Nun ja, schon, aber so wird den möglichen Herstellern signalisiert ,dass der Bedarf da ist - klar sind's im Moment vielleicht 10-15 Leute, die in diesem Thread mitduskutieren, aber dazu kommen noch weitere 300 die diesen Thread mitverfolgen und die Tatsache, dass wir ne vernünftige Keytar auch jedem Interessenten (und davon gibt's ne Menge !!!) empfehlen würden - sprich: Gratis Werbung!

Ich würde den Einfluss von diesem Board auf Hilfesuchende nicht unterschätzen - und damit natürlich die Möglichkeit gute Technik zu propagieren und den Absatz mit anzukurbeln... ;)

Aber die Idee mit dem Bastelprojekt hat natürlich auch was für sich - jedenfalls solange, bis unser Flehen von Döpfer und Co. erhört wurde...:)

Bis jetzt waren wir an dem Punkt "Gehäuse" hängengeblieben. Ich denke über's Layout kann man sich noch Gedanken machen, wenn wir die Technik soweit zusammen haben. Mal eben als Zusammenfassung was wir brauchen (erschlossen aus den Beiträgen):

- Tastatur von 4 Oktaven, normalgroß, ungewichtet, am besten Waterfall, anschlagsdynamisch und mit Aftertouch
- Controller: Pitchbend, Modwheel, Ribboncontroller, Volume-Regler
- mindestens acht direkt-anwählbare Speicherplätze
- Programmierbar sollte es also am Besten auch sein ;)

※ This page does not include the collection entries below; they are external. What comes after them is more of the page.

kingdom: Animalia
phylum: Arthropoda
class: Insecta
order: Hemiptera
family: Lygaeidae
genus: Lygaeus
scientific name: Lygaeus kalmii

So, was davon kann man alles im Eigenbau realisieren, was eher nicht?
Und - irgendwelche Vorschläge (am Besten mit Links) zur Technik? Sprich: Wo kann man das kaufen und was würde es kosten?

LG, Chris
 
Nun ja, schon, aber so wird den möglichen Herstellern signalisiert ,dass der Bedarf da ist - klar sind's im Moment vielleicht 10-15 Leute, die in diesem Thread mitduskutieren, aber dazu kommen noch weitere 300 die diesen Thread mitverfolgen und die Tatsache, dass wir ne vernünftige Keytar auch jedem Interessenten (und davon gibt's ne Menge !!!) empfehlen würden - sprich: Gratis Werbung!

Nur wären selbst 300 Leute noch viel zu wenig für eine Serie. Da würde es ja länger dauern die Maschine auf das Gehäuse einzurichten als die Zeit die diese braucht um die Teile auszuspucken. ;)

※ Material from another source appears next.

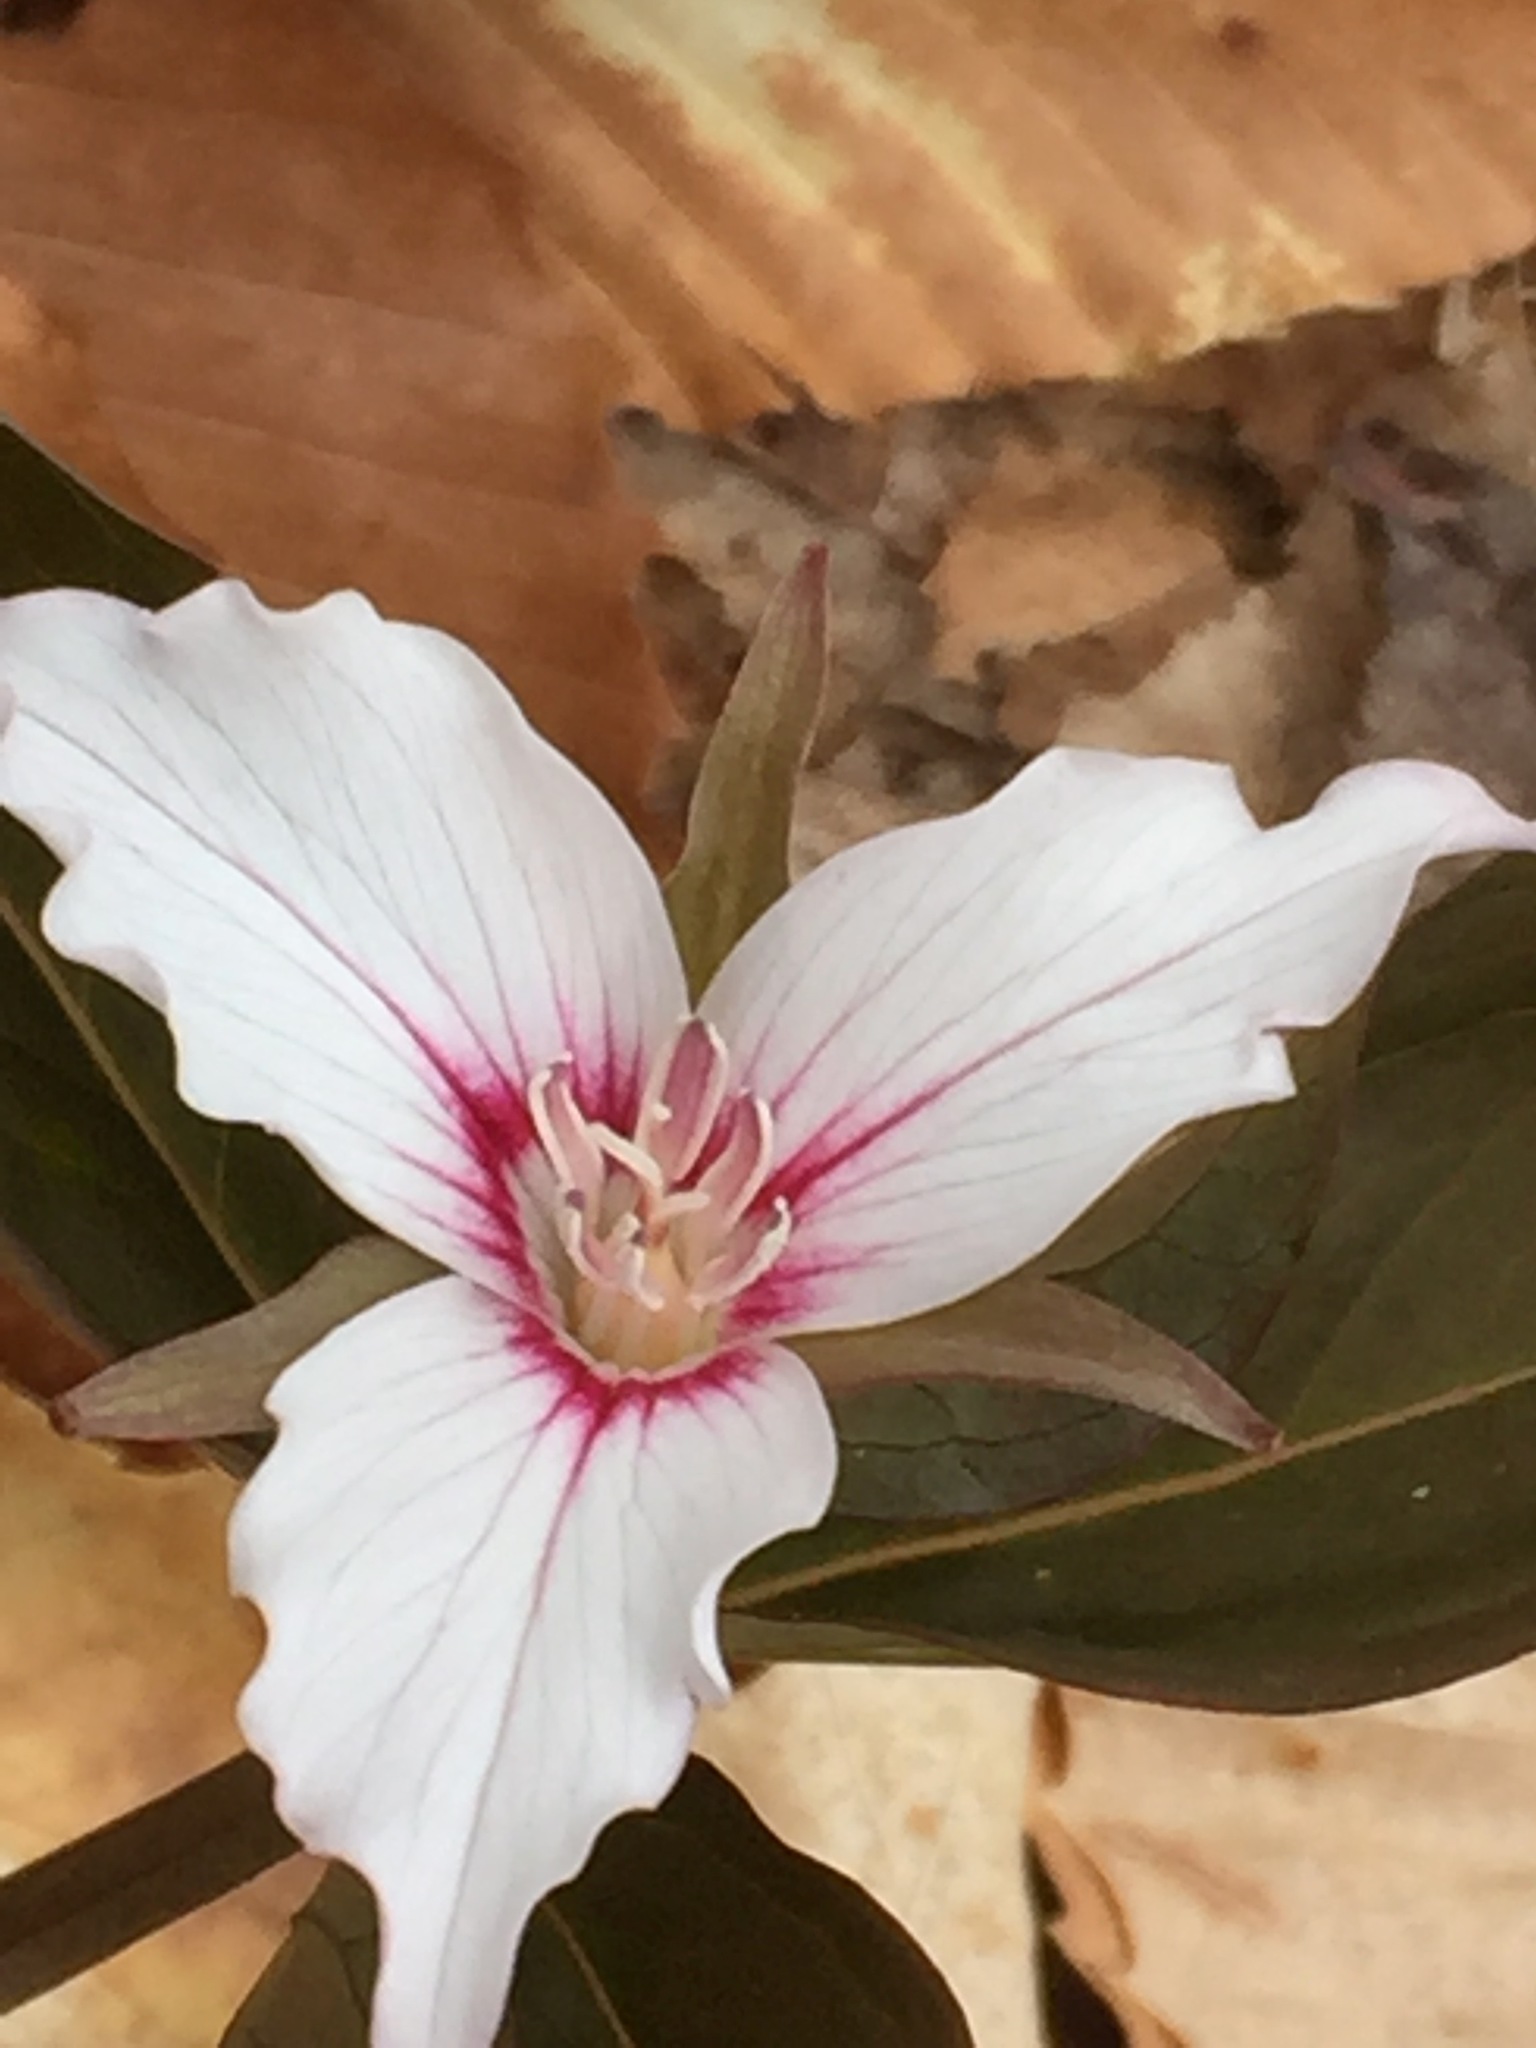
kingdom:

Es stimmt zwar dass es eine Markt für diese Controller gibt, allerdings passt dieser nicht zu den geforderten Spezifikationen. Die Kunden sind Leute die jetzt schon Unsummen für klapprige Gebrauchtgeräte ausgeben - warum soll man unter höchsten Preisdruck ein günstiges Gerät auf den Markt werfen, wenn die Bereitschaft mehr zu zahlen da ist und man mit günstigen Preisen nicht mehr Kunden generieren kann?
Der Zen Riffer scheint da viel mehr zur Kundschaft zu passen. Und da lohnt sich die geringe Stückzahl wegen des hohen Umsatzes pro verkaufter Einheit auch wieder.

Ich glaube kaum dass sich hier über günstige Preise die Anzahl der Käufer vergrößern ließen. Das Hochpreissegment ist momentan aber schon belegt, also lohnt sich das für eine Firma nicht.
Die haben ihre Modelle ja nicht aus purer Bosheit aus dem Programm genommen.

Das einzige was eine kommerzielle und günstige Serie erzeugen könnte wäre ein Hype wie er früher mal stattfand, so dass einfach der Markt größer wird.
 
Ok, dann hak ich mal an einer Stelle nach, wo ich evtl. was beisteuern kann...

Diese Controller (Volume etc.) sind aus meiner Sicht doch nur Potis, die von einem Microcontroller abgefragt werden, der dann paar Midi-Bytes abschickt, richtig?